Aunque no faltan pinceladas de humor («Hala, vete a la cama a soñar con camiones», se quita de encima Bittori al Txato, empresario transportista) y de vomitivo humor nigérrimo (el miembro de un comando consuela así a un compañero que se lamenta ante un hipotético próximo fin del terrorismo que los dejaría fuera de acciones: «Hombre, no seas pesimista. Yo creo que esto durará unos años»), no es ese el tono. El tono es el del padre Serapio a Miren: «Quítate las dudas y los remordimientos de la cabeza. Esta lucha nuestra, la mía en mi parroquia, la tuya en tu casa, sirviendo a tu familia, y la de Joxe Mari dondequiera que esté, es la lucha justa de un pueblo en su legítima aspiración a decidir su destino (), es un sacrificio colectivo». El muy desengañado de Josetxo a Joxian: «Cogieron a mi hijo y montaron con él un numerito patriótico (). Les calientan la cabeza, les dan un arma y, hala, a matar (). Les meten ideas y, como son jóvenes, caen en la trampa. Luego se creen unos héroes porque llevan pistola. Y no se dan cuenta de que, a cambio de nada, porque al final no hay más premio que la cárcel o la tumba, han dejado el trabajo, la familia, los amigos. Lo han dejado todo para hacer lo que les mandan cuatro aprovechados. Y para romperles la vida a otras personas, dejando viudas y huérfanos por todas las esquinas» (339-340). El tono del Txato: «Soy más vasco que todos ellos juntos. Y lo saben. Hasta los cinco años yo no hablaba ni jota de castellano. A mi padre, que en paz descanse, una ráfaga de ametralladora le destrozó la pierna mientras defendía a Euskadi en el frente de Elgueta (). Y lo tuvieron tres años en la cárcel, que si no lo fusilaron fue de milagro» (416). El tono del etarra preso que ve desmoronarse su mundo de muerte y nada: «Un hombre puede ser un barco con el casco de acero. Luego pasan los años y se forman grietas. Por ellas entra el agua de la nostalgia, contaminada de soledad, y el agua de la conciencia de haberse equivocado y la de no poder poner remedio al error, y esa agua que corroe tanto, la del arrepentimiento que se siente y no se dice por miedo, por vergüenza, por no quedar mal con los compañeros. Y así el hombre, ya barco agrietado, se irá a pique en cualquier momento» (455).

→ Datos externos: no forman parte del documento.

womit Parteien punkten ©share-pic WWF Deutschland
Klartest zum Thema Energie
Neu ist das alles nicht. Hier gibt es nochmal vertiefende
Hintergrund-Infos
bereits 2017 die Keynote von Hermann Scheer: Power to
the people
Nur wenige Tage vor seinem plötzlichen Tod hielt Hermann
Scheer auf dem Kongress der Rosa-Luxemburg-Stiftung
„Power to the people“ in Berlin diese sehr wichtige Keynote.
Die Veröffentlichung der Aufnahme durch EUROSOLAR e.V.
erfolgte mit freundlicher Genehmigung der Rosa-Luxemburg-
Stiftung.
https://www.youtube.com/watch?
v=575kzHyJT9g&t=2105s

Patria es un novelón valiente, redondo y dueño de tanta verdad literaria que hará muy difícil que ETA venza en la batalla de la literatura, del relato sobre lo que fue su historia. Y los libros de Historia no contarán de modo tan descarnado que la construcción de una patria trae muerte y sobre ella no vence nadie. Eso solo puede hacerlo la literatura.